__Task brief__: Copy out all lines of the records in which the word "України" appears.
BEGIN Data in this exercise
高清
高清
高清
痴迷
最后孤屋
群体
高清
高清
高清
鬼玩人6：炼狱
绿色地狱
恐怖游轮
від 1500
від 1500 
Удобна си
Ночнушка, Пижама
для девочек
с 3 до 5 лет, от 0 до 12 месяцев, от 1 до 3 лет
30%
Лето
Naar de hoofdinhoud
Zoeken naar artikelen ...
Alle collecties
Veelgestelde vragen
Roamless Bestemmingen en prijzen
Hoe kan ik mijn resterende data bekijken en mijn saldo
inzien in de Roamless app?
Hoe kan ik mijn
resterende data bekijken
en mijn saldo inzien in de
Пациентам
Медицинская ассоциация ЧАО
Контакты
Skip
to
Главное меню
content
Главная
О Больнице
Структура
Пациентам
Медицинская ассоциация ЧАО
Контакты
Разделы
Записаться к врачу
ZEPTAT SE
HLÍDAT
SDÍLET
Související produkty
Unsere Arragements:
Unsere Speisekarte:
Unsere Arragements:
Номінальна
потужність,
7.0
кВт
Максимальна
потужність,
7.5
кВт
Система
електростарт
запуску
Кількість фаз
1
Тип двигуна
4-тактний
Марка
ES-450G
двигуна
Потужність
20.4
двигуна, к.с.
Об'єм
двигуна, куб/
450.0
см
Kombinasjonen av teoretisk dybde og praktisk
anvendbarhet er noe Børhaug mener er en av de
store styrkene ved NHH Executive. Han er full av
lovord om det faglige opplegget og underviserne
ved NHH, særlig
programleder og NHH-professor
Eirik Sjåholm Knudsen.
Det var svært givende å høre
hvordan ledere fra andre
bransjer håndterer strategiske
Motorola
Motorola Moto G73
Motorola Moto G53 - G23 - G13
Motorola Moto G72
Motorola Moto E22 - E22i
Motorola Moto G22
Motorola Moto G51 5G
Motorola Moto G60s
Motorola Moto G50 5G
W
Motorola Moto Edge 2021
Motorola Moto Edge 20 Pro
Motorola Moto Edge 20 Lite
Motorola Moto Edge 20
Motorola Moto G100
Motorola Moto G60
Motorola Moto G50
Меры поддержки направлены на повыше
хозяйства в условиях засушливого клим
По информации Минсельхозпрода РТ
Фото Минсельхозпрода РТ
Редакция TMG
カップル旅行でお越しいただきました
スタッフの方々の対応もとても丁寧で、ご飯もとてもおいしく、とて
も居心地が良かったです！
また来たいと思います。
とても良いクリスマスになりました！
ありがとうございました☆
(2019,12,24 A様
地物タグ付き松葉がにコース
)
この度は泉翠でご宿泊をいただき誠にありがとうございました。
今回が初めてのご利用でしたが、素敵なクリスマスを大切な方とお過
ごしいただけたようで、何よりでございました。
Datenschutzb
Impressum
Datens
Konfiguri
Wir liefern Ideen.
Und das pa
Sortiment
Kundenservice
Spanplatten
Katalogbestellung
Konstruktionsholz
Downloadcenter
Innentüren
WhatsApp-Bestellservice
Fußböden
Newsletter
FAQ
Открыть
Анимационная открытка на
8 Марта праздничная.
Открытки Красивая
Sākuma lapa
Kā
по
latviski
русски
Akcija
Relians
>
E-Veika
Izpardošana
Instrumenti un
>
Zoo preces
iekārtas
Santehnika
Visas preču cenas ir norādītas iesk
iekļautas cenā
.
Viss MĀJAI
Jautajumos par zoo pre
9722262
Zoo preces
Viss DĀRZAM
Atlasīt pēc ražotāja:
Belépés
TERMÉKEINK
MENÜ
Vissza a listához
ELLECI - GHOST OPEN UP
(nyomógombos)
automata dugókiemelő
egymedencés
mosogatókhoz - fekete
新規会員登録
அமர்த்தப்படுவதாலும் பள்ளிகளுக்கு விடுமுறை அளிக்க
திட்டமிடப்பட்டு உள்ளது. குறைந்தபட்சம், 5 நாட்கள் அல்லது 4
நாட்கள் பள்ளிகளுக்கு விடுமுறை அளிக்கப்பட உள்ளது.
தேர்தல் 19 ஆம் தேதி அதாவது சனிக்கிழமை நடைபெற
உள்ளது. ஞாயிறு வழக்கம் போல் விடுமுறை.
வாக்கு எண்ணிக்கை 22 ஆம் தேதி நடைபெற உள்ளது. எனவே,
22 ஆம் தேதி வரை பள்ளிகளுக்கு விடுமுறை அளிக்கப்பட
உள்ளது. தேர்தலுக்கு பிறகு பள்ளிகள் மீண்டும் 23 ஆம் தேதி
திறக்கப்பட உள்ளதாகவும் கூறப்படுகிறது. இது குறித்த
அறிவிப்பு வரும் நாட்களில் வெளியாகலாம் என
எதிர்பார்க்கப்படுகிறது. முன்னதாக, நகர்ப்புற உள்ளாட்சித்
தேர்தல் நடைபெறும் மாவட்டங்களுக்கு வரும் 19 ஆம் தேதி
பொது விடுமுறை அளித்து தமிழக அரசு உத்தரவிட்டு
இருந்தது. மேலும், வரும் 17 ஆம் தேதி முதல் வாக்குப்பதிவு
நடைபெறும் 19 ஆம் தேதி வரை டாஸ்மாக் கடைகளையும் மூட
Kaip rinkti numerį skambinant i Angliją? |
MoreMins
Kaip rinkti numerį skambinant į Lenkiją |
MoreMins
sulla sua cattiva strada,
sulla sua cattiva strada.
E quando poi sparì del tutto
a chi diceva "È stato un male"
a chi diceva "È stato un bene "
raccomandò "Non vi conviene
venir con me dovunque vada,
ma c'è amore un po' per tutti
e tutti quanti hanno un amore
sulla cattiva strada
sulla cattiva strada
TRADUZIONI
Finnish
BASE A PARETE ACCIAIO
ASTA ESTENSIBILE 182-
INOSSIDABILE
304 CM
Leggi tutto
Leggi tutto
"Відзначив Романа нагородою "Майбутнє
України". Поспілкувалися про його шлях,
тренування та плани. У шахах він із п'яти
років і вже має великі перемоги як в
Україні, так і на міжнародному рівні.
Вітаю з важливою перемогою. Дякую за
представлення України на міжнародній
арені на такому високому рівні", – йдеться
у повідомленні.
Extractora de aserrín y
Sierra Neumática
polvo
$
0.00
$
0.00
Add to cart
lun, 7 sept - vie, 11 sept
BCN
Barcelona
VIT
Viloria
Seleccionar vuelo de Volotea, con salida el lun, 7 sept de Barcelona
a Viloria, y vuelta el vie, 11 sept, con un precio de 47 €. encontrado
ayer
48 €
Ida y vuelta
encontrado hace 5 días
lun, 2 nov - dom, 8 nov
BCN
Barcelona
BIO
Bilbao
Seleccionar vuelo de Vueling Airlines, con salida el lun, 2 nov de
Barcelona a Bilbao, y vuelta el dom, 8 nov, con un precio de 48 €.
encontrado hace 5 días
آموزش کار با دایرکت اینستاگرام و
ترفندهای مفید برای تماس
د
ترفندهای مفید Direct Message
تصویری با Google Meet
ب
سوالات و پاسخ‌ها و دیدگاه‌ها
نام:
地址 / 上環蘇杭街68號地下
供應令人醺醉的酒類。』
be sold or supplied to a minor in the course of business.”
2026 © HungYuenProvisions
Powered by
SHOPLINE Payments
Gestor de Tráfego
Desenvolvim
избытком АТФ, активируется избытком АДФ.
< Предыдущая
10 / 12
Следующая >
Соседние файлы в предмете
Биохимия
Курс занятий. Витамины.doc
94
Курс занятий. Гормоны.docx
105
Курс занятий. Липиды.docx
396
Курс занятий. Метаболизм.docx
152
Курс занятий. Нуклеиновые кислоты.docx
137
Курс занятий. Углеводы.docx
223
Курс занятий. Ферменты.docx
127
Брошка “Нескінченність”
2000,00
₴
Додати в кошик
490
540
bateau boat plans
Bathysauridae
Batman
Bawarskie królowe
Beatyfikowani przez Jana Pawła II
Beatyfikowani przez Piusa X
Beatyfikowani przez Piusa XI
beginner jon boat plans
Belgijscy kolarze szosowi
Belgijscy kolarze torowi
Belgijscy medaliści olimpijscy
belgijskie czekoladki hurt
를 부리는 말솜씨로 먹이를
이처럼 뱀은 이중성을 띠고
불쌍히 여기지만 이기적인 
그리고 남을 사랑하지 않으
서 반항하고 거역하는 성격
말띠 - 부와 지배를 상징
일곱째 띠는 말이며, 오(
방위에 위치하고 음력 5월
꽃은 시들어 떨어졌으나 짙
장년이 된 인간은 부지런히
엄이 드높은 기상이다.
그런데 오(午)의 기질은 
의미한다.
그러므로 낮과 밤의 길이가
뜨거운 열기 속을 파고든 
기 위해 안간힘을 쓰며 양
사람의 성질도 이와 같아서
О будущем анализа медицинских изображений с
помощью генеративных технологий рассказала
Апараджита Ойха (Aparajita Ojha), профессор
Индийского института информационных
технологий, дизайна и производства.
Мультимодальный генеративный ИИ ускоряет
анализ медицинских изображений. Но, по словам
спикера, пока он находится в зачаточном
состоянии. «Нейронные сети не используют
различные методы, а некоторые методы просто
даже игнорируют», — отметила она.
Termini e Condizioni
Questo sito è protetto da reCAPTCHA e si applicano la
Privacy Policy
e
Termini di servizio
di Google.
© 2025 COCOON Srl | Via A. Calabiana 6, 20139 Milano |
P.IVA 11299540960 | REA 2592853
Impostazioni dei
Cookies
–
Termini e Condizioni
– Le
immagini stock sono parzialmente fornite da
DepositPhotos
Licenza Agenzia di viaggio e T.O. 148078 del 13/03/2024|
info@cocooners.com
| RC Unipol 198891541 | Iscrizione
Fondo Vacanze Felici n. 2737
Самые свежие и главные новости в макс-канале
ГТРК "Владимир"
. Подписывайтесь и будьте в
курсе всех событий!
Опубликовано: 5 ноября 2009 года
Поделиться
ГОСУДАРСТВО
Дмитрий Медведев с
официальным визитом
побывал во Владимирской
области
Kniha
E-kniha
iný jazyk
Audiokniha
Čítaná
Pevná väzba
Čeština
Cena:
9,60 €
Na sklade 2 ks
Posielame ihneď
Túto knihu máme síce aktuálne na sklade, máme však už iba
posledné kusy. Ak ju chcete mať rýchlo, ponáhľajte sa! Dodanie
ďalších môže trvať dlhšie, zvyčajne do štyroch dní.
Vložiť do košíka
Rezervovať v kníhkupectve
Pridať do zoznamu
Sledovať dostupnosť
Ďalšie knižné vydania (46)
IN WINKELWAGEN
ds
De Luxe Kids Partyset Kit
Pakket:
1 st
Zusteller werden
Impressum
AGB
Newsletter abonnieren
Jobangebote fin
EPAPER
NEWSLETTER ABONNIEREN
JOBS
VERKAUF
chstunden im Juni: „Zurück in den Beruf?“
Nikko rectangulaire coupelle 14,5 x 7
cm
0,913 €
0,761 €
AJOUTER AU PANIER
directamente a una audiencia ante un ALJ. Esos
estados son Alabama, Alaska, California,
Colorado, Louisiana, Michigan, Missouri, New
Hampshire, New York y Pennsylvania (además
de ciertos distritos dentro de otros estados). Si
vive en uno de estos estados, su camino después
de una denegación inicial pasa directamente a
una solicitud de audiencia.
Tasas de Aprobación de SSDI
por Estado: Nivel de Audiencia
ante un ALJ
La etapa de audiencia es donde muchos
END Data in this exercise
__Exercise response__:
України". Поспілкувалися про його шлях,
представлення України на міжнародній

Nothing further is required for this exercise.